The proceedings from each AAPPP- Planned Parenthood annual meeting were published under the title Advances in Family Planning. This quarterly publication, containing four to six papers in each issue, was edited by Dr. Ralph Wynn, who would become AAPPP board president in 1979, and published by Excerpta Medica in Princeton. Advances was sent free of charge to AAPPP members and to organizations such as the Population Council and Planned Parenthood Centers. Individual copies were sold for approximately $5.00 a piece. Advances was published regularly until 1981, when it was discontinued for financial reasons. There would not be another major Association publication until 1987, when the first issue of The American Journal of Gynecologic Health appeared.

During these early years of the Association's existence, AAPPP had volunteer leadership, no staff and no office space of its own. The thread holding together its members was the annual meeting and the publication Advances in Family Planning. The thread was held by Planned Parenthood, from which AAPPP drew its very lifeblood: AAPPP's funding came largely from Planned Parenthood, nearly all its members were Planned Parenthood physicians, and it was based in the Planned Parenthood offices in New York, with part-time administrative support from Planned Parenthood.

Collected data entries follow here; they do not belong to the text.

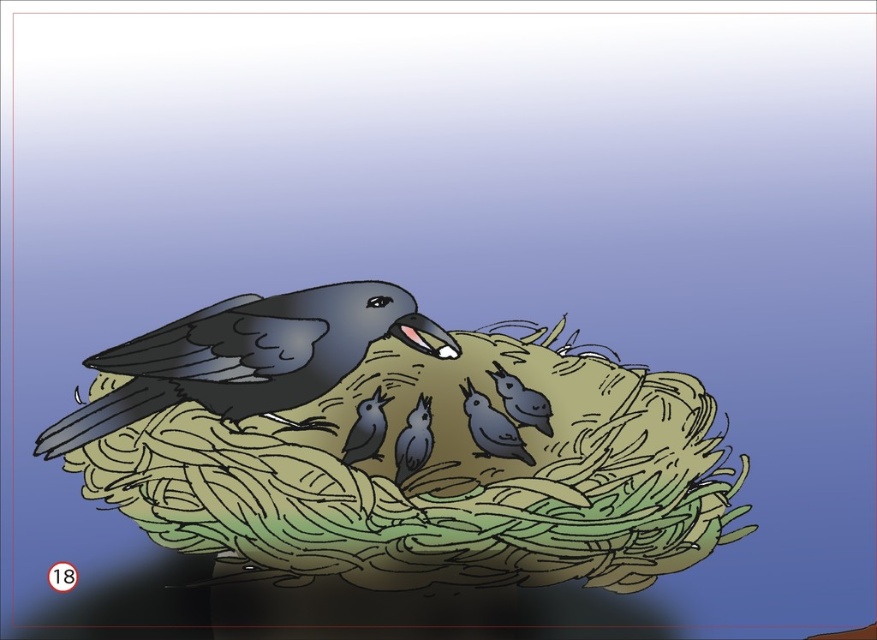
Question: In this image, where is smooth gray birds at center located relative to matte black bird at center?

Choices:
 (A) below
 (B) above

Answer: (B)

Question: Is green woven nest at center below matte black bird at center?

Choices:
 (A) yes
 (B) no

Answer: (A)

Question: Which point is closer to the camera?

Choices:
 (A) (529, 540)
 (B) (132, 376)
 (C) (347, 458)
 (D) (410, 449)

Answer: (A)

Question: Can you confirm if matte gray bird at center is thinner than matte black bird at center?

Choices:
 (A) no
 (B) yes

Answer: (B)

Question: Which point appears closest to the camera in this image?

Choices:
 (A) (510, 410)
 (B) (364, 413)
 (C) (290, 403)

Answer: (C)

Question: Which point is closer to the camera?

Choices:
 (A) (503, 388)
 (B) (108, 426)
 (C) (489, 452)
 (D) (297, 481)

Answer: (D)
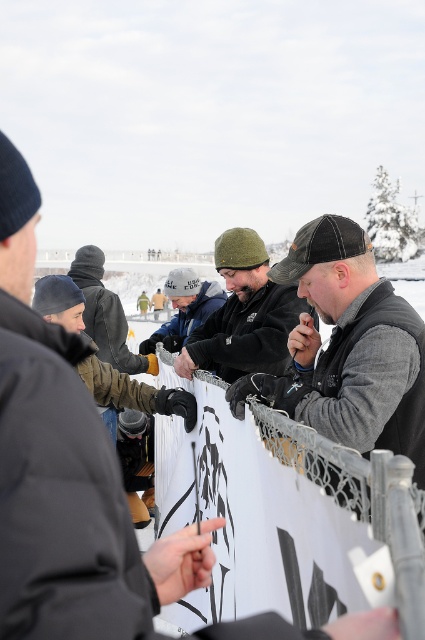
Between gray woolen sweater at center and white knit cap at center, which one has less height?

white knit cap at center is shorter.

Can you confirm if gray woolen sweater at center is thinner than white knit cap at center?

Yes.

Between point (345, 225) and point (167, 280), which one is positioned in front?

Positioned in front is point (345, 225).

You are a GUI agent. You are given a task and a screenshot of the screen. Output one action in this format:
    pyautogui.click(x=<x>, y=<y>)
    Task: Click on the gray woolen sweater at center
    
    Given the screenshot: What is the action you would take?
    pyautogui.click(x=348, y=348)

Where is `matte black jacket at center`? Image resolution: width=425 pixels, height=640 pixels. matte black jacket at center is located at coordinates (243, 314).

Does point (285, 308) come farther from viewer compared to point (170, 291)?

No, it is not.

Is point (220, 320) positioned in front of point (183, 320)?

Yes, point (220, 320) is closer to viewer.

The height and width of the screenshot is (640, 425). I want to click on matte black jacket at center, so click(243, 314).

Which is behind, point (336, 404) or point (218, 336)?

Point (218, 336)

Does gray woolen sweater at center have a greater height compared to matte black jacket at center?

In fact, gray woolen sweater at center may be shorter than matte black jacket at center.

Does point (272, 276) come closer to viewer compared to point (226, 264)?

Yes.

Find the location of a particular element. The width and height of the screenshot is (425, 640). gray woolen sweater at center is located at coordinates (348, 348).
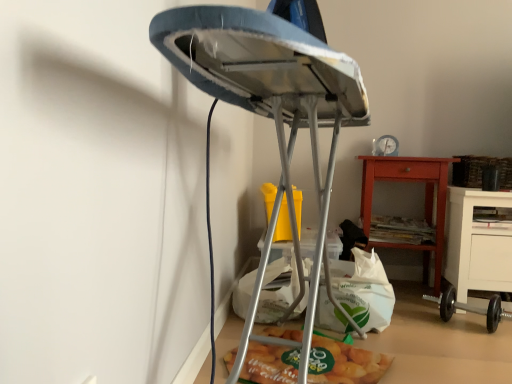
You are a GUI agent. You are given a task and a screenshot of the screen. Output one action in this format:
    pyautogui.click(x=<x>, y=<y>)
    Task: Click on the matte orange wooden nightstand at lower right
    
    Given the screenshot: What is the action you would take?
    pyautogui.click(x=424, y=204)

The width and height of the screenshot is (512, 384). Identify the location of white paper bag at lower center. (364, 290).

This screenshot has width=512, height=384. Describe the element at coordinates (364, 290) in the screenshot. I see `white paper bag at lower center` at that location.

In order to face black rubber dumbbell at lower right, should I rotate leftwards or rightwards?

It's best to rotate right around 26.180 degrees.

You are a GUI agent. You are given a task and a screenshot of the screen. Output one action in this format:
    pyautogui.click(x=<x>, y=<y>)
    Task: Click on the matte plastic bag of chips at lower center
    
    Given the screenshot: What is the action you would take?
    pyautogui.click(x=344, y=363)

What do you see at coordinates (344, 363) in the screenshot?
I see `matte plastic bag of chips at lower center` at bounding box center [344, 363].

What do you see at coordinates (270, 91) in the screenshot? I see `metallic ironing board at center` at bounding box center [270, 91].

Where is `matte orange wooden nightstand at lower right`? This screenshot has width=512, height=384. matte orange wooden nightstand at lower right is located at coordinates (424, 204).

Considering their positions, is matte orange wooden nightstand at lower right located in front of or behind metallic ironing board at center?

matte orange wooden nightstand at lower right is behind metallic ironing board at center.

Is matte orange wooden nightstand at lower right not near metallic ironing board at center?

Absolutely, matte orange wooden nightstand at lower right is distant from metallic ironing board at center.

Considering the positions of objects matte orange wooden nightstand at lower right and metallic ironing board at center in the image provided, who is more to the left, matte orange wooden nightstand at lower right or metallic ironing board at center?

metallic ironing board at center is more to the left.

Can you tell me how much matte orange wooden nightstand at lower right and metallic ironing board at center differ in facing direction?

They differ by 180 degrees in their facing directions.

Is the position of white paper bag at lower center more distant than that of matte plastic bag of chips at lower center?

That is True.

Where is `shopping bag above the matte plastic bag of chips at lower center (from a real-world perspective)`? shopping bag above the matte plastic bag of chips at lower center (from a real-world perspective) is located at coordinates (364, 290).

From the image's perspective, is white paper bag at lower center on top of matte plastic bag of chips at lower center?

Yes, from the image's perspective, white paper bag at lower center is over matte plastic bag of chips at lower center.

Is point (358, 266) behind point (283, 327)?

Yes, point (358, 266) is behind point (283, 327).

Measure the distance between matte orange wooden nightstand at lower right and black rubber dumbbell at lower right.

They are 16.99 inches apart.

Considering the sizes of objects matte orange wooden nightstand at lower right and black rubber dumbbell at lower right in the image provided, who is bigger, matte orange wooden nightstand at lower right or black rubber dumbbell at lower right?

matte orange wooden nightstand at lower right is bigger.

From their relative heights in the image, would you say matte orange wooden nightstand at lower right is taller or shorter than black rubber dumbbell at lower right?

In the image, matte orange wooden nightstand at lower right appears to be taller than black rubber dumbbell at lower right.

Does matte orange wooden nightstand at lower right contain black rubber dumbbell at lower right?

No.

Is metallic ironing board at center with white paper bag at lower center?

They are not placed beside each other.

Is metallic ironing board at center facing towards white paper bag at lower center?

Yes, metallic ironing board at center is facing white paper bag at lower center.

Considering the relative sizes of metallic ironing board at center and white paper bag at lower center in the image provided, is metallic ironing board at center bigger than white paper bag at lower center?

Yes, metallic ironing board at center is bigger than white paper bag at lower center.

Locate an element on the screen. shopping bag behind the metallic ironing board at center is located at coordinates (364, 290).

Is point (364, 261) closer to viewer compared to point (439, 297)?

Yes, it is in front of point (439, 297).

The image size is (512, 384). I want to click on shopping bag in front of the black rubber dumbbell at lower right, so click(364, 290).

Which object is positioned more to the left, white paper bag at lower center or black rubber dumbbell at lower right?

Positioned to the left is white paper bag at lower center.

Does point (323, 227) come behind point (390, 361)?

No, it is in front of (390, 361).

Which object is closer to the camera taking this photo, metallic ironing board at center or matte plastic bag of chips at lower center?

metallic ironing board at center is in front.

Is metallic ironing board at center thinner than matte plastic bag of chips at lower center?

No.

Are metallic ironing board at center and matte plastic bag of chips at lower center beside each other?

No, metallic ironing board at center is not touching matte plastic bag of chips at lower center.

The image size is (512, 384). Identify the location of shopping bag that appears behind the metallic ironing board at center. (364, 290).

Which is behind, point (351, 270) or point (279, 135)?

Point (351, 270)

Considering the relative sizes of white paper bag at lower center and metallic ironing board at center in the image provided, is white paper bag at lower center shorter than metallic ironing board at center?

Yes.

The width and height of the screenshot is (512, 384). Find the location of `nightstand that is above the metallic ironing board at center (from the image's perspective)`. nightstand that is above the metallic ironing board at center (from the image's perspective) is located at coordinates (424, 204).

Identify the location of shopping bag that is above the matte plastic bag of chips at lower center (from a real-world perspective). The height and width of the screenshot is (384, 512). (364, 290).

Based on their spatial positions, is matte plastic bag of chips at lower center or black rubber dumbbell at lower right closer to white paper bag at lower center?

The object closer to white paper bag at lower center is matte plastic bag of chips at lower center.

When comparing their distances from black rubber dumbbell at lower right, does white paper bag at lower center or matte orange wooden nightstand at lower right seem further?

Among the two, white paper bag at lower center is located further to black rubber dumbbell at lower right.

Which object lies further to the anchor point white paper bag at lower center, metallic ironing board at center or matte plastic bag of chips at lower center?

metallic ironing board at center is positioned further to the anchor white paper bag at lower center.

Looking at the image, which one is located closer to black rubber dumbbell at lower right, white paper bag at lower center or matte plastic bag of chips at lower center?

The object closer to black rubber dumbbell at lower right is white paper bag at lower center.

Based on their spatial positions, is matte plastic bag of chips at lower center or matte orange wooden nightstand at lower right closer to black rubber dumbbell at lower right?

The object closer to black rubber dumbbell at lower right is matte orange wooden nightstand at lower right.

Looking at the image, which one is located further to black rubber dumbbell at lower right, matte orange wooden nightstand at lower right or white paper bag at lower center?

white paper bag at lower center is further to black rubber dumbbell at lower right.

Which object lies further to the anchor point white paper bag at lower center, matte plastic bag of chips at lower center or metallic ironing board at center?

metallic ironing board at center.

Based on their spatial positions, is black rubber dumbbell at lower right or matte orange wooden nightstand at lower right further from white paper bag at lower center?

Based on the image, matte orange wooden nightstand at lower right appears to be further to white paper bag at lower center.

I want to click on food located between metallic ironing board at center and matte orange wooden nightstand at lower right in the depth direction, so click(x=344, y=363).

At what (x,y) coordinates should I click in order to perform the action: click on food between metallic ironing board at center and white paper bag at lower center along the z-axis. Please return your answer as a coordinate pair (x, y). Looking at the image, I should click on click(344, 363).

Find the location of a particular element. The image size is (512, 384). shopping bag between metallic ironing board at center and black rubber dumbbell at lower right from front to back is located at coordinates (364, 290).

What are the coordinates of `shopping bag between matte plastic bag of chips at lower center and matte orange wooden nightstand at lower right along the z-axis` in the screenshot? It's located at (364, 290).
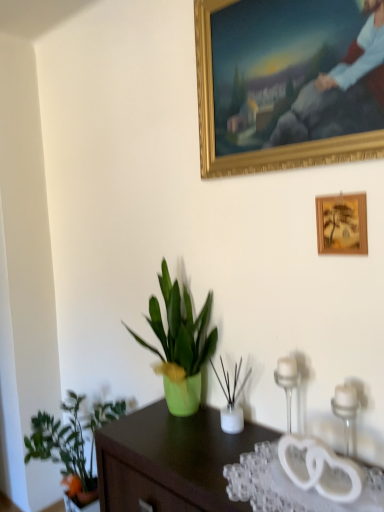
The image size is (384, 512). What do you see at coordinates (290, 486) in the screenshot?
I see `transparent plastic glass table at lower right` at bounding box center [290, 486].

The width and height of the screenshot is (384, 512). Describe the element at coordinates (232, 400) in the screenshot. I see `green matte vase at center, arranged as the 2th houseplant when viewed from the top` at that location.

You are a GUI agent. You are given a task and a screenshot of the screen. Output one action in this format:
    pyautogui.click(x=<x>, y=<y>)
    Task: Click on the wooden picture frame at lower right, which is counted as the 2th picture frame, starting from the top
    The width and height of the screenshot is (384, 512).
    Given the screenshot: What is the action you would take?
    pyautogui.click(x=342, y=224)

Where is `green matte plant at lower left, acting as the first houseplant starting from the bottom`? Image resolution: width=384 pixels, height=512 pixels. green matte plant at lower left, acting as the first houseplant starting from the bottom is located at coordinates (72, 444).

Could you tell me if transparent plastic glass table at lower right is turned towards white glass candle holder at right, which is the first candle holder from front to back?

No, transparent plastic glass table at lower right is not aimed at white glass candle holder at right, which is the first candle holder from front to back.

From the picture: From the image's perspective, which one is positioned higher, transparent plastic glass table at lower right or white glass candle holder at right, placed as the 1th candle holder when sorted from right to left?

white glass candle holder at right, placed as the 1th candle holder when sorted from right to left, is shown above in the image.

From a real-world perspective, who is located lower, transparent plastic glass table at lower right or white glass candle holder at right, the second candle holder from the back?

From a 3D spatial view, transparent plastic glass table at lower right is below.

Which is less distant, [332,510] or [348,433]?

Clearly, point [332,510] is closer to the camera than point [348,433].

Does point (39, 419) lie in front of point (182, 397)?

No, (39, 419) is further to viewer.

Based on the photo, considering the positions of objects green matte plant at lower left, acting as the first houseplant starting from the bottom, and green matte plant at center, marked as the first houseplant in a top-to-bottom arrangement, in the image provided, who is more to the left, green matte plant at lower left, acting as the first houseplant starting from the bottom, or green matte plant at center, marked as the first houseplant in a top-to-bottom arrangement,?

green matte plant at lower left, acting as the first houseplant starting from the bottom.

Considering the relative sizes of green matte plant at lower left, acting as the first houseplant starting from the bottom, and green matte plant at center, which is the 3th houseplant in bottom-to-top order, in the image provided, is green matte plant at lower left, acting as the first houseplant starting from the bottom, taller than green matte plant at center, which is the 3th houseplant in bottom-to-top order,?

Yes, green matte plant at lower left, acting as the first houseplant starting from the bottom, is taller than green matte plant at center, which is the 3th houseplant in bottom-to-top order.

From a real-world perspective, does green matte plant at lower left, acting as the first houseplant starting from the bottom, sit lower than green matte plant at center, marked as the first houseplant in a top-to-bottom arrangement?

Yes, from a real-world perspective, green matte plant at lower left, acting as the first houseplant starting from the bottom, is below green matte plant at center, marked as the first houseplant in a top-to-bottom arrangement.

Which is correct: white glass candle holder at right, placed as the second candle holder when sorted from left to right, is inside clear glass candle holder at right, the second candle holder viewed from the front, or outside of it?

In 1970, Dr. John C. Cobb, executive committee treasurer, suggested that AAPPP might provide post-graduate training workshops in topics related to family planning at the annual meeting, for which the organization could charge a fee. The first of these post-graduate seminars was planned for 1974. It would mark AAPPP's increasingly important role as a provider of accredited continuing medical education in the United States, and the evolution of the Association.


1964 to 1965 Edward Tyler, M
1965 to 1967 M. Edward Davis, MD
1967 to 1968 Howard C. Taylor, MD
1969 to 1970 Seymour Romney, MD
1970 to 1971 Richard Frank, MD
1971 to 1972 Donald Minkler, MD
1972 to 1973 John Cobb, MD
1973 to 1974 Donald P. Swartz, MD
1974 to 1975 Celso-Ramon Garcia, MD
1975 to 1976 Schuyler Kohl, MD
1976 to 1977 Elizabeth B. Connell, MD
1977 to 1978 Jack R. Lippes, MD
1978 to 1979 Theodore M. King, MD
1979 to 1980 Ralph M. Wynn, MD
Alan F. Guttmacher, MD (1898-1974), a champion of voluntary control of contraception and abortion rights, devoted his career to the social and medical welfare of women and minorities. An obstetrician/gynecologist, Dr. Guttmacher authorized the first paperback on birth control in 1961 and over the course of 40 years, wrote and revised a series of books demystifying pregnancy and childbirth. He was director of the department of Obstetrics and Gynecology at Mt. Sinai Hospital in New York City, and served as president of the Planned Parenthood, chairman of International Planned Parenthood's Medical Committee. With his strong convictions and leadership, he was able to exert considerable influence on public policy decision makers in Washington. Known as a humanist with a strong social consciousness, Dr. Guttmacher saw medicine as a profession that should contribute to the solution of society's problems.

In his honor, AAPPP created in 1973 the annual Alan Guttmacher Lectureship, which is awarded to a major contributor to the field of reproductive health. The lecturer was asked to address major scientific advancements that could have significant reproductive health resonance in both the scientific and medical communities. The lecturer was to be a health care provider or scientist.